Participant specimens were tested for SARS-CoV-2 RNA by RT-PCR using the CDC Influenza SARS-CoV-2 (Flu SC2) Multiplex Assay (25) on the Applied Biosystems 7500 Fast Dx Real-Time PCR Instrument (Thermo Fisher Scientific). Nucleic acid was extracted by either the QIAGEN EZ1 or the Roche MagNA Pure 96 extraction platforms. Cycle threshold (Ct) values were reported for the SARS-CoV-2 viral nucleocapsid protein gene target. Values less than 40 indicated that a specimen was positive for SARS-CoV-2 RNA. Previous experience showed an inability to detect culture-positive virus in samples with a Ct greater than 34. Therefore, virus culture was attempted on RT-PCR–positive specimens with Ct values of 34 or less and RT-PCR–negative, antigen-positive specimens. Culture was done using Vero CCL-81 cells, as previously described (26). Cells showing cytopathic effect up to 8 days after culture inoculation were tested for the presence of SARS-CoV-2 by RT-PCR to confirm virus isolation and growth in culture (Appendix 2).

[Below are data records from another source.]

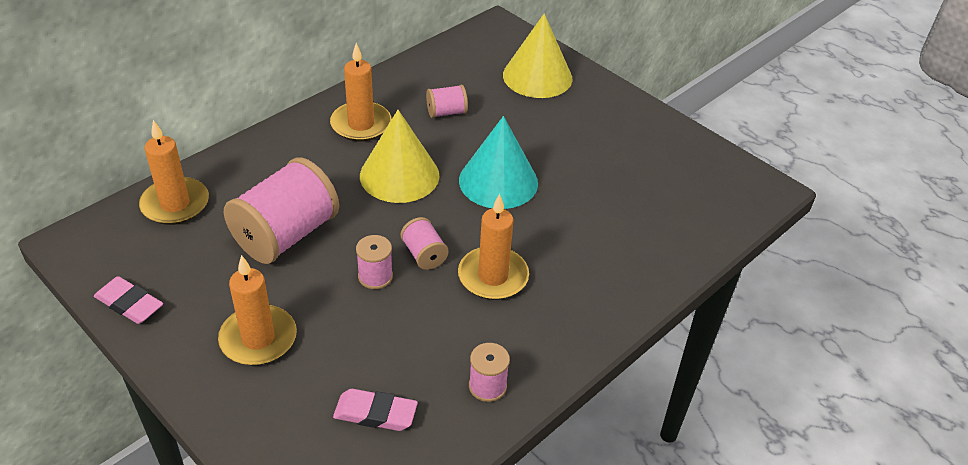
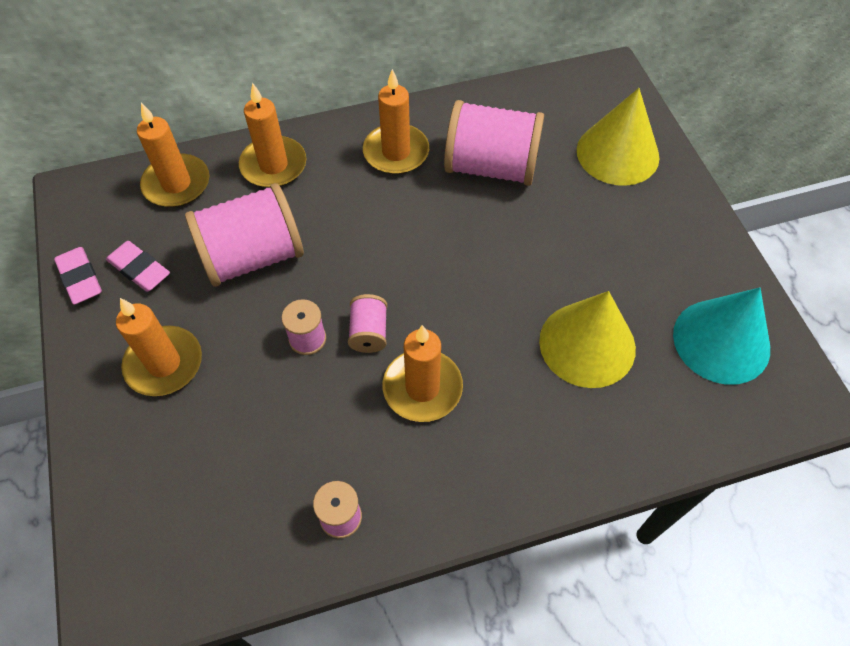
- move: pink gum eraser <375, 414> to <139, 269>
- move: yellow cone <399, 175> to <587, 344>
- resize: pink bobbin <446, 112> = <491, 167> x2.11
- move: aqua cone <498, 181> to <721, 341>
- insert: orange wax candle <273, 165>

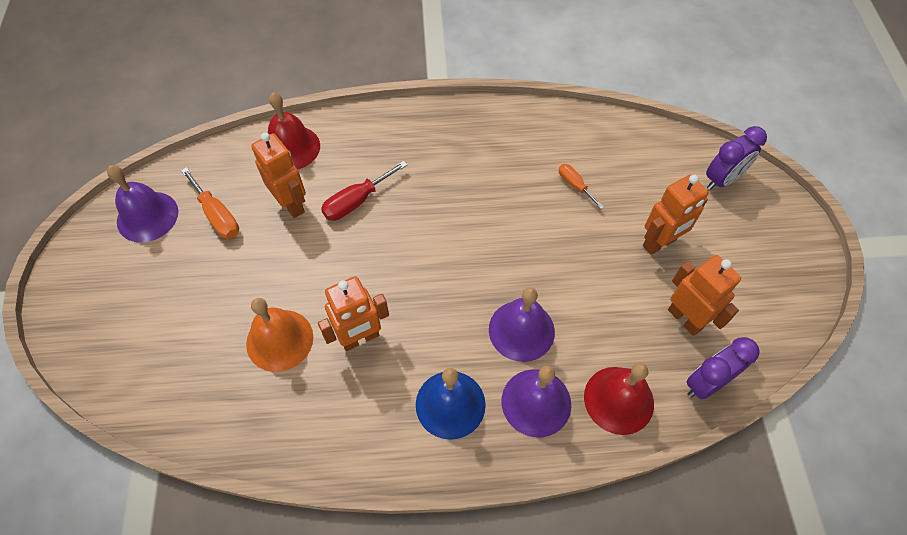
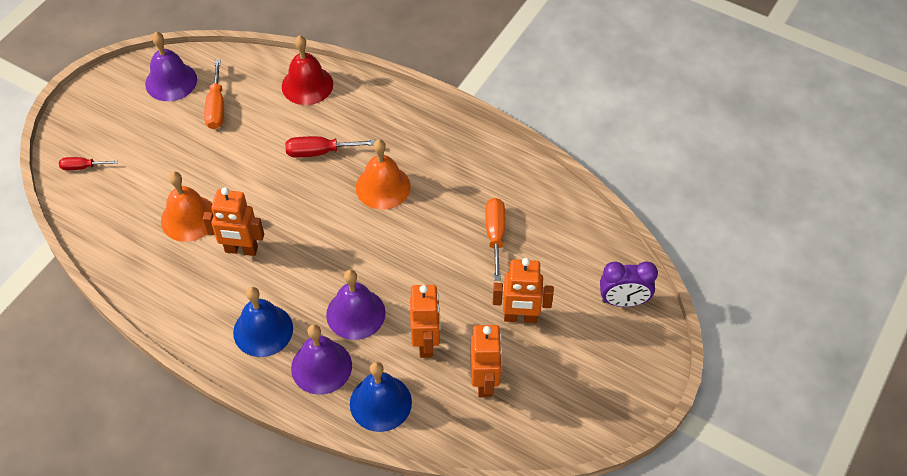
- move: orange toy robot <291, 204> to <426, 343>
- resize: orange hand screwdriver <575, 185> = <495, 235> x1.58
- recolor: scarlet school bell <618, 400> to cobalt school bell <380, 403>
- delete: violet alarm clock <706, 383>
- insert: scarlet hand screwdriver <82, 167>
- insert: orange school bell <383, 187>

Specimens were categorized into stages of infection using prior test results and Ct values. Stages were defined as early (low or decreasing Ct values), late (increasing or sustained high Ct values), resolved (negative test result in a person with a prior positive result), or uninfected (consecutive negative results in specimens from a person with no prior positive result). Table 1gives full definitions.